El filósofo e historiador del arte Georges Didi-Huberman nos
ilustra sobre el efecto que causa las imágenes y recuerdos en nuestra identidad
“El montaje será precisamente una de las respuestas fundamentales a ese
problema de construcción de la historicidad. Porque no está orientado
sencillamente, el montaje escapa de las teleologías, hace visibles las
supervivencias, los anacronismos, los encuentros de temporalidades
contradictorias que afectan a cada objeto, cada acontecimiento, cada persona,
cada gesto” Montamos nuestra historia y nuestro anclaje con las imágenes atesoradas
en la memoria; desde ese substrato leemos nuestro presente en un esfuerzo por sobrevivir
en tanta hosquedad orquestada. Defiendo mi historia, mis recuerdos, mis
símbolos aunque solo sean atesorados en la intimidad, no me amilanan los que
insultan o ponen calificativos, los que sentencian. Al quedarnos sin
referencias solo nos espera la nada. Cada quien que haga su montaje pero no
dispare al diferente.
Estamos en un estado de anomia, que tal como la definió
Durkheim, se caracteriza por la pérdida de la normativa. Hasta perdimos las
elementales, las que tenemos que observar en el trato con los otros, empujados
y sumergidos en “un abismo sin fondo que nada puede colmar”. Decepcionados e
invadidos por un malestar somos empujados por la necesidad de encontrar a otro
a quien imputar el mal. Perdemos de perspectiva la identificación del enemigo
que en nuestro caso está bien identificado para comenzar a encontrar enemigos
por doquier y encerrarnos en el clan. Alimentamos un estado de efervescencia
que como lo caracteriza Durkheim: "se vive más intensamente y de otro modo
que en tiempos normales. Los cambios no son sólo de matices y de grados: el
hombre se transforma en otro.

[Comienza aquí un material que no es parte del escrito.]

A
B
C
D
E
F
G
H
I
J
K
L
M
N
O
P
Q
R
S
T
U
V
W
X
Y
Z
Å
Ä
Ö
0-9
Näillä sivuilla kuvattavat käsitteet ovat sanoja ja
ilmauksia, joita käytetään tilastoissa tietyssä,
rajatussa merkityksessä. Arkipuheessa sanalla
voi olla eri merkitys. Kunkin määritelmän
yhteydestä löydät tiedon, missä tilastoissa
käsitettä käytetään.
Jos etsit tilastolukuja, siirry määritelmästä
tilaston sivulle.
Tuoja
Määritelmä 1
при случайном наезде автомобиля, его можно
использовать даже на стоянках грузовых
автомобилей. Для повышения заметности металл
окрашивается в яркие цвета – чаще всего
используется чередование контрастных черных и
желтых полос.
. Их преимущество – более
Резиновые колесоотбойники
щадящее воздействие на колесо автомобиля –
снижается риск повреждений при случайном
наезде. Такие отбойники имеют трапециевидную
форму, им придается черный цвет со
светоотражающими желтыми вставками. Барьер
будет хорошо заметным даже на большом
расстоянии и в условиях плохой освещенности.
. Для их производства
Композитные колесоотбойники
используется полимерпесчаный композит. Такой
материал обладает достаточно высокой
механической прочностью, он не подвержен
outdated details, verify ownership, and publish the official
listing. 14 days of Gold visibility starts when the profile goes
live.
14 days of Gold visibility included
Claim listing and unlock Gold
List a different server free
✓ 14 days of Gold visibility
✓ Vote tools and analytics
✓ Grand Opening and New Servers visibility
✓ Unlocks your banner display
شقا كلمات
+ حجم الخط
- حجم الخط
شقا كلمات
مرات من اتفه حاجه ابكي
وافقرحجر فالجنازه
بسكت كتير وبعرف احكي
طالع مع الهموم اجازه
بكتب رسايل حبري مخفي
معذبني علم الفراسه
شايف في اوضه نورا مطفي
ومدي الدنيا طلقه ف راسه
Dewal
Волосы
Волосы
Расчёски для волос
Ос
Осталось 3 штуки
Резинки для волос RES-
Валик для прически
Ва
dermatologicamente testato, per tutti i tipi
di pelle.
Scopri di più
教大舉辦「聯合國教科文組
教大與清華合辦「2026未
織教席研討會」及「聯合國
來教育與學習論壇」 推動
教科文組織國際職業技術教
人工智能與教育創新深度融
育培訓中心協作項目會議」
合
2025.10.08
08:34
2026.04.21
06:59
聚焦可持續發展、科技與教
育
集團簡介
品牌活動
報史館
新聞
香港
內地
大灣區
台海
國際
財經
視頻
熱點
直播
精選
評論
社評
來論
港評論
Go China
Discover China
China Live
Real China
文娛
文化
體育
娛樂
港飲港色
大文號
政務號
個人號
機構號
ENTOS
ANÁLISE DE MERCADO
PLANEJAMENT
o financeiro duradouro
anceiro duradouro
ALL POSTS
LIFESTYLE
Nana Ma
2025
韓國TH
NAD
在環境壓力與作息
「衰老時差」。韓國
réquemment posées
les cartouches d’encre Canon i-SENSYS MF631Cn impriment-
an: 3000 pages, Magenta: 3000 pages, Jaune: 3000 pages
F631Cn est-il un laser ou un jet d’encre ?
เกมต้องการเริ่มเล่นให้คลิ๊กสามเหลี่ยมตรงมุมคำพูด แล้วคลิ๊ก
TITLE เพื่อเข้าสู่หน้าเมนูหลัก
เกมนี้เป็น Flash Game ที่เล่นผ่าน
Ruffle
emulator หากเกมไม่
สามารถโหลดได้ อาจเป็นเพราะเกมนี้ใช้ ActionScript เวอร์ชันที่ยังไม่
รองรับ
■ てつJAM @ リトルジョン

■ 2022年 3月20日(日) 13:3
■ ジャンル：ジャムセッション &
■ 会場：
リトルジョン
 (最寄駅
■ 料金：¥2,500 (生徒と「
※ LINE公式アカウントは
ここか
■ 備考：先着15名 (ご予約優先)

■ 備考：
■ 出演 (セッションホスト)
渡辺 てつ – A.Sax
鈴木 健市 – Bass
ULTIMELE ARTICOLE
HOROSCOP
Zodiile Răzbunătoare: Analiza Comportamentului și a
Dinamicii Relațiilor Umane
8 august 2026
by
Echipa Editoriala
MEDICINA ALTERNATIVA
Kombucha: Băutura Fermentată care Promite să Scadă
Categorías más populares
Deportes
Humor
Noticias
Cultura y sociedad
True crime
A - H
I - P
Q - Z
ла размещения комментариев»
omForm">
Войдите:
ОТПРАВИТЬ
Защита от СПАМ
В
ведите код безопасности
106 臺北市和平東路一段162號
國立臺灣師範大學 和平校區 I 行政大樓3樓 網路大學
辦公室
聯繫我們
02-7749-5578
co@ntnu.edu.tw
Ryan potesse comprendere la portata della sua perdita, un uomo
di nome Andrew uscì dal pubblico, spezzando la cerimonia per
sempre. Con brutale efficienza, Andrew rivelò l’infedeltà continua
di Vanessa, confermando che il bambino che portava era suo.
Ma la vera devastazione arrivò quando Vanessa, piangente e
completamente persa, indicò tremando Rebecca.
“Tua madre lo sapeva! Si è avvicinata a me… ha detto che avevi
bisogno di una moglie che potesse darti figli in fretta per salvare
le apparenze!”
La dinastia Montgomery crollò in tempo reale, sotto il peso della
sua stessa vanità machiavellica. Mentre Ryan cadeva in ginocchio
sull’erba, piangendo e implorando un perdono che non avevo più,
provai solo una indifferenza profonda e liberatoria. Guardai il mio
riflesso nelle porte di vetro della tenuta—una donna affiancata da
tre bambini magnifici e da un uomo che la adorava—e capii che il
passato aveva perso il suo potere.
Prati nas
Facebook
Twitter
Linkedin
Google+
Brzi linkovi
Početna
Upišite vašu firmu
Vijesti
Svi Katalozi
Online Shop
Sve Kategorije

Las pasiones que lo agitan son de una intensidad
tal que sólo pueden satisfacerse por medio de actos violentos, desmesurados:
actos de heroísmo sobrehumano o de barbarie sanguinaria”.
Así es que tampoco somos tan originales, obedecemos a los estados
generales ya descritos a principios del siglo pasado. Conductas instintivas que
nuestra potestad simbólica no logra cambiar. Seguimos patrones preestablecidos
tal como las hormigas, llegó el intruso y aquí estamos desordenados y girando
en nuestro propio desconcierto. Es imperativo volver a encontrar nuestro nido y
sosiego. No se ve el camino porque los primeros que andan perdidos son los que
se erigieron en hacer el montaje y ya no encuentran sus propias referencias, no
conocen la historia reciente de desaciertos o no reflexionan sobre ella. Tarea que
se hace urgente, no admite dilación.